The B-2 Spirit bomber is an elegant machine for a war that never came. The flying wing stealth bomber, unveiled for the first time in 1988, represented the near-peak of the American Cold War defense industry. The first Spirit entered operational service in 1997, six years after the end of the Cold War, and only 21 of the bombers were ever built. Nineteen of those bombers remain in service (one was destroyed in a fire in 2008), and on August 9, Northrop Grumman announced the successful demonstration of transferring mission data from a ground station to an airborne bomber’s computer, thanks to new upgrades.
It is easy, given how futuristic the B-2’s appearance remains, to forget that the bomber was designed and built before the ubiquitous wireless data transfers of modern technology. Mission data, or information like where to fly and what targets to bomb, had to be inputted manually. B-2s are crewed by two pilots, and they fly long missions. An Air Force fact sheet lists the range as simply “intercontinental”; the Federation of American Scientists notes the range without refueling is 6,000 nautical miles (6,900 statute miles), and with air refueling the range of the B-2 can cover the entire globe.
On such a long flight, or even a normal one, there’s always a chance a human pilot manually entering data will make an error.

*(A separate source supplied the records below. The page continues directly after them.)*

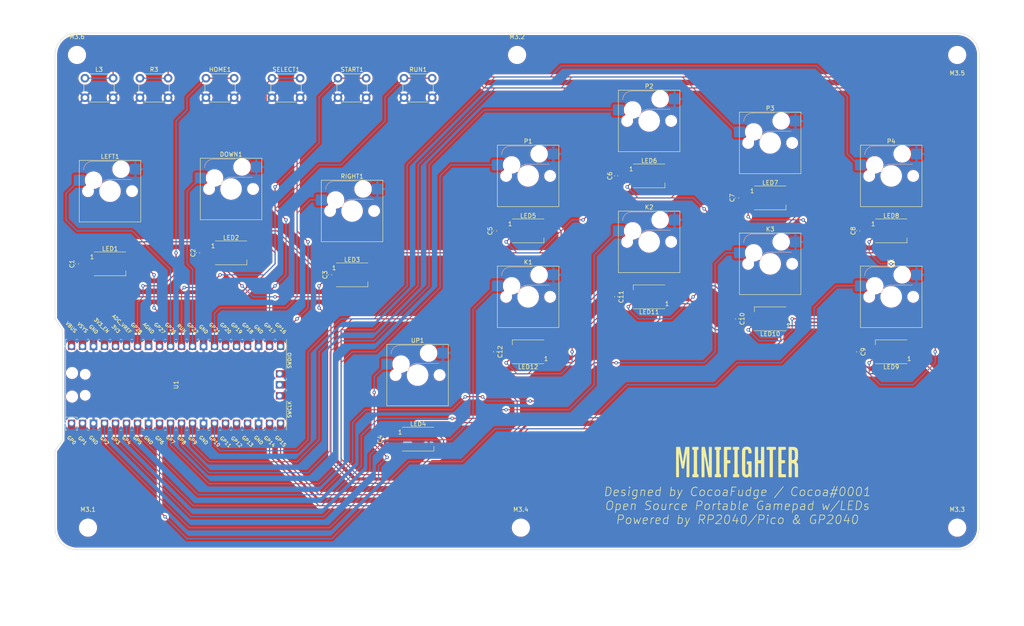
<source format=kicad_pcb>
(kicad_pcb (version 20211014) (generator pcbnew)

  (general
    (thickness 1.6)
  )

  (paper "A0")
  (layers
    (0 "F.Cu" signal)
    (31 "B.Cu" signal)
    (32 "B.Adhes" user "B.Adhesive")
    (33 "F.Adhes" user "F.Adhesive")
    (34 "B.Paste" user)
    (35 "F.Paste" user)
    (36 "B.SilkS" user "B.Silkscreen")
    (37 "F.SilkS" user "F.Silkscreen")
    (38 "B.Mask" user)
    (39 "F.Mask" user)
    (40 "Dwgs.User" user "User.Drawings")
    (41 "Cmts.User" user "User.Comments")
    (42 "Eco1.User" user "User.Eco1")
    (43 "Eco2.User" user "User.Eco2")
    (44 "Edge.Cuts" user)
    (45 "Margin" user)
    (46 "B.CrtYd" user "B.Courtyard")
    (47 "F.CrtYd" user "F.Courtyard")
    (48 "B.Fab" user)
    (49 "F.Fab" user)
    (50 "User.1" user)
    (51 "User.2" user)
    (52 "User.3" user)
    (53 "User.4" user)
    (54 "User.5" user)
    (55 "User.6" user)
    (56 "User.7" user)
    (57 "User.8" user)
    (58 "User.9" user)
  )

  (setup
    (pad_to_mask_clearance 0)
    (pcbplotparams
      (layerselection 0x00010fc_ffffffff)
      (disableapertmacros false)
      (usegerberextensions false)
      (usegerberattributes true)
      (usegerberadvancedattributes true)
      (creategerberjobfile true)
      (svguseinch false)
      (svgprecision 6)
      (excludeedgelayer true)
      (plotframeref false)
      (viasonmask false)
      (mode 1)
      (useauxorigin false)
      (hpglpennumber 1)
      (hpglpenspeed 20)
      (hpglpendiameter 15.000000)
      (dxfpolygonmode true)
      (dxfimperialunits true)
      (dxfusepcbnewfont true)
      (psnegative false)
      (psa4output false)
      (plotreference true)
      (plotvalue true)
      (plotinvisibletext false)
      (sketchpadsonfab false)
      (subtractmaskfromsilk false)
      (outputformat 1)
      (mirror false)
      (drillshape 0)
      (scaleselection 1)
      (outputdirectory "./")
    )
  )

  (net 0 "")
  (net 1 "GND")
  (net 2 "+5V")
  (net 3 "GP 3")
  (net 4 "GP 6")
  (net 5 "GP 7")
  (net 6 "GP 8")
  (net 7 "GP 9")
  (net 8 "Net-(LED1-Pad2)")
  (net 9 "DIN")
  (net 10 "Net-(LED2-Pad2)")
  (net 11 "Net-(LED3-Pad2)")
  (net 12 "Net-(LED4-Pad2)")
  (net 13 "Net-(LED5-Pad2)")
  (net 14 "Net-(LED6-Pad2)")
  (net 15 "Net-(LED7-Pad2)")
  (net 16 "Net-(LED8-Pad2)")
  (net 17 "Net-(LED10-Pad4)")
  (net 18 "Net-(LED10-Pad2)")
  (net 19 "Net-(LED11-Pad2)")
  (net 20 "GP 5")
  (net 21 "GP10")
  (net 22 "GP 4")
  (net 23 "RUN")
  (net 24 "GP16")
  (net 25 "GP17")
  (net 26 "unconnected-(U1-Pad1)")
  (net 27 "unconnected-(U1-Pad2)")
  (net 28 "GP 2")
  (net 29 "GP14")
  (net 30 "unconnected-(U1-Pad33)")
  (net 31 "unconnected-(U1-Pad35)")
  (net 32 "unconnected-(U1-Pad36)")
  (net 33 "unconnected-(U1-Pad37)")
  (net 34 "unconnected-(U1-Pad39)")
  (net 35 "unconnected-(U1-Pad41)")
  (net 36 "unconnected-(U1-Pad42)")
  (net 37 "unconnected-(U1-Pad43)")
  (net 38 "unconnected-(LED12-Pad2)")
  (net 39 "GP15")
  (net 40 "GP21")
  (net 41 "GP22")
  (net 42 "GP26")
  (net 43 "GP28")
  (net 44 "unconnected-(U1-Pad15)")
  (net 45 "unconnected-(U1-Pad16)")
  (net 46 "unconnected-(U1-Pad17)")
  (net 47 "unconnected-(U1-Pad24)")
  (net 48 "unconnected-(U1-Pad25)")
  (net 49 "unconnected-(U1-Pad26)")

  (footprint "Switch_Keyboard_Hotswap_Kailh:SW_Hotswap_Kailh_MX" (layer "F.Cu") (at 452 267))

  (footprint "LED_SMD:LED_WS2812B_PLCC4_5.0x5.0mm_P3.2mm" (layer "F.Cu") (at 505.46 220.98))

  (footprint "Capacitor_SMD:C_0402_1005Metric" (layer "F.Cu") (at 525.78 226.06 90))

  (footprint "LED_SMD:LED_WS2812B_PLCC4_5.0x5.0mm_P3.2mm" (layer "F.Cu") (at 477.52 233.68))

  (footprint "Switch_Keyboard_Hotswap_Kailh:SW_Hotswap_Kailh_MX" (layer "F.Cu") (at 533.4 213.36))

  (footprint "LED_SMD:LED_WS2812B_PLCC4_5.0x5.0mm_P3.2mm" (layer "F.Cu") (at 533.4 226.06))

  (footprint "MountingHole:MountingHole_3.2mm_M3" (layer "F.Cu") (at 475.84 302.26))

  (footprint "LED_SMD:LED_WS2812B_PLCC4_5.0x5.0mm_P3.2mm" (layer "F.Cu") (at 381 241.3))

  (footprint "Switch_Keyboard_Hotswap_Kailh:SW_Hotswap_Kailh_MX" (layer "F.Cu") (at 505.46 236.22))

  (footprint "Switch_Keyboard_Hotswap_Kailh:SW_Hotswap_Kailh_MX" (layer "F.Cu") (at 505.46 208.28))

  (footprint "KiCad-RP-Pico-main:RPi_Pico_SMD_TH" (layer "F.Cu") (at 396.24 269.24 90))

  (footprint "LED_SMD:LED_WS2812B_PLCC4_5.0x5.0mm_P3.2mm" (layer "F.Cu") (at 477.52 261.62 180))

  (footprint "LED_SMD:LED_WS2812B_PLCC4_5.0x5.0mm_P3.2mm" (layer "F.Cu") (at 408.94 238.76))

  (footprint "Button_Switch_THT:SW_PUSH_6mm" (layer "F.Cu") (at 387.91 198.41))

  (footprint "Capacitor_SMD:C_0402_1005Metric" (layer "F.Cu") (at 553.72 233.68 90))

  (footprint "Switch_Keyboard_Hotswap_Kailh:SW_Hotswap_Kailh_MX" (layer "F.Cu") (at 477.52 220.98))

  (footprint "Capacitor_SMD:C_0402_1005Metric" (layer "F.Cu") (at 525.78 254 -90))

  (footprint "Switch_Keyboard_Hotswap_Kailh:SW_Hotswap_Kailh_MX" (layer "F.Cu") (at 477.52 248.92))

  (footprint "Capacitor_SMD:C_0402_1005Metric" (layer "F.Cu") (at 497.84 248.92 -90))

  (footprint "Switch_Keyboard_Hotswap_Kailh:SW_Hotswap_Kailh_MX" (layer "F.Cu") (at 533.4 241.3))

  (footprint "Capacitor_SMD:C_0402_1005Metric" (layer "F.Cu") (at 469.9 261.62 -90))

  (footprint "LED_SMD:LED_WS2812B_PLCC4_5.0x5.0mm_P3.2mm" (layer "F.Cu") (at 436.88 243.84))

  (footprint "Capacitor_SMD:C_0402_1005Metric" (layer "F.Cu") (at 401.32 238.76 90))

  (footprint "Button_Switch_THT:SW_PUSH_6mm" (layer "F.Cu") (at 375.21 198.41))

  (footprint "Button_Switch_THT:SW_PUSH_6mm" (layer "F.Cu") (at 403.15 198.41))

  (footprint "LED_SMD:LED_WS2812B_PLCC4_5.0x5.0mm_P3.2mm" (layer "F.Cu") (at 505.46 248.92 180))

  (footprint "MountingHole:MountingHole_3.2mm_M3" (layer "F.Cu") (at 373.38 193.04))

  (footprint "Switch_Keyboard_Hotswap_Kailh:SW_Hotswap_Kailh_MX" (layer "F.Cu") (at 561.34 248.92))

  (footprint "Capacitor_SMD:C_0402_1005Metric" (layer "F.Cu") (at 373.38 241.3 90))

  (footprint "Capacitor_SMD:C_0402_1005Metric" (layer "F.Cu") (at 553.72 261.62 -90))

  (footprint "LED_SMD:LED_WS2812B_PLCC4_5.0x5.0mm_P3.2mm" (layer "F.Cu") (at 561.34 233.68))

  (footprint "Button_Switch_THT:SW_PUSH_6mm" (layer "F.Cu") (at 448.87 198.41))

  (footprint "Switch_Keyboard_Hotswap_Kailh:SW_Hotswap_Kailh_MX" (layer "F.Cu") (at 561.34 220.98))

  (footprint "Capacitor_SMD:C_0402_1005Metric" (layer "F.Cu")
    (tedit 5F68FEEE) (tstamp a6f834ca-4936-4b64-a89f-6109032ca2b4)
    (at 431.8 243.84 90)
    (descr "Capacitor SMD 0402 (1005 Metric), square (rectangular) end terminal, IPC_7351 nominal, (Body size source: IPC-SM-782 page 76, https://www.pcb-3d.com/wordpress/wp-content/uploads/ipc-sm-782a_amendment_1_and_2.pdf), generated with kicad-footprint-generator")
    (tags "capacitor")
    (property "Manufacturer" "Walsin Tech Corp")
    (property "PartNumber" "0402X104K250CT")
    (property "Sheetfile" "BetterPCB.kicad_sch")
    
... [2004069 chars truncated]
</source>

The new technology is an “integrated airborne mission transfer,” which “delivers an advanced capability that enables the B-2 to complete a digital, machine-to-machine transfer of new missions received in flight directly into the aircraft,” Northrop Grumman stated in a release.
Machine-to-machine transfer is a big deal, especially ensuring that it is done securely. Every B-2 bomber is capable of carrying both conventional and nuclear weapons. Together with roughly half of the venerable B-52 bombers, these planes largely constitute the bomber third of the “nuclear triad,” a distribution of nuclear launch capabilities between ground-based Intercontinental Ballistic Missiles (ICBMs), submarine-launched missiles, and bombs dropped or missiles launched by planes. (US fighter jets are also capable of carrying some nuclear bombs, though these aren’t usually included in the discussion of the nuclear triad.)
Carrying nuclear weapons is a terrible responsibility, and films like Dr. Strangelove and Failsafe show what tragedy might happen when a nuclear bomber cannot receive new information in flight. The B-2’s manual system to input data mid-mission makes changes possible. But a human manually entering data can still make errors, even in the least stressful of contexts. A direct machine-to-machine update of mission data removes the possibility of human error from data entry, letting pilots devote their full attention to piloting and other tasks.
In addition, as Northrop Grumman told Air & Space Forces Magazine, this allows mission data to be uploaded to the bomber without interfering with any other computer processes, keeping flight and other critical systems secure. Introducing any connectivity can risk a possible exploit of that entry point by a malicious actor, though it appears the security concerns and risks are being taken seriously.
“We are providing the B-2 with the capabilities to communicate and operate in advanced battle management systems and the joint all-domain command and control environment, keeping B-2 ahead of evolving threats,” said Nikki Kodama, vice president and B-2 program manager, Northrop Grumman in a release.
Advanced Battle Management and Joint All Domain are military concepts, heavily pursued by the Pentagon in recent years, that make it so many different tools, from fighter squadrons to bombers to ships to tanks and infantry, can be used together in a fight together. Battle management is giving tools to the commanders in charge of parts, or all these forces, to be able to send new orders as the situation changes. If soldiers fighting on one island spy the deployment of anti-air missiles, and communicate that, a commander could then use that information to redirect bombers on a course out of range of those missiles, for example. In short, the Pentagon wants to make it easier for the military to share information with itself, in a timely fashion.
“The integration of this digital software with our weapon system will further enhance the connectivity and survivability in highly contested environments as part of our ongoing modernization effort,” said Kodama.
Taking in new mission data, directly from machine to machine, reduces the steps in which error can enter the process. It’s the difference between handing someone a written note or playing a verbal game of telephone, where whispered messages can lose or change meaning at every step of the process.
While the B-2 fleet is small, upgrades like this could help ensure the stealth bombers can remain part of the US arsenal for years to come, while the new, more numerous B-21 Raider stealth bomber fleet is built and integrated into the Air Force. There is no retirement date set for the B-2 beyond the readiness of its planned replacement. New tools ensure that, for however long that transition takes, the US will still have a handful of stealth flying wings, ready to drop conventional or nuclear weapons across continents.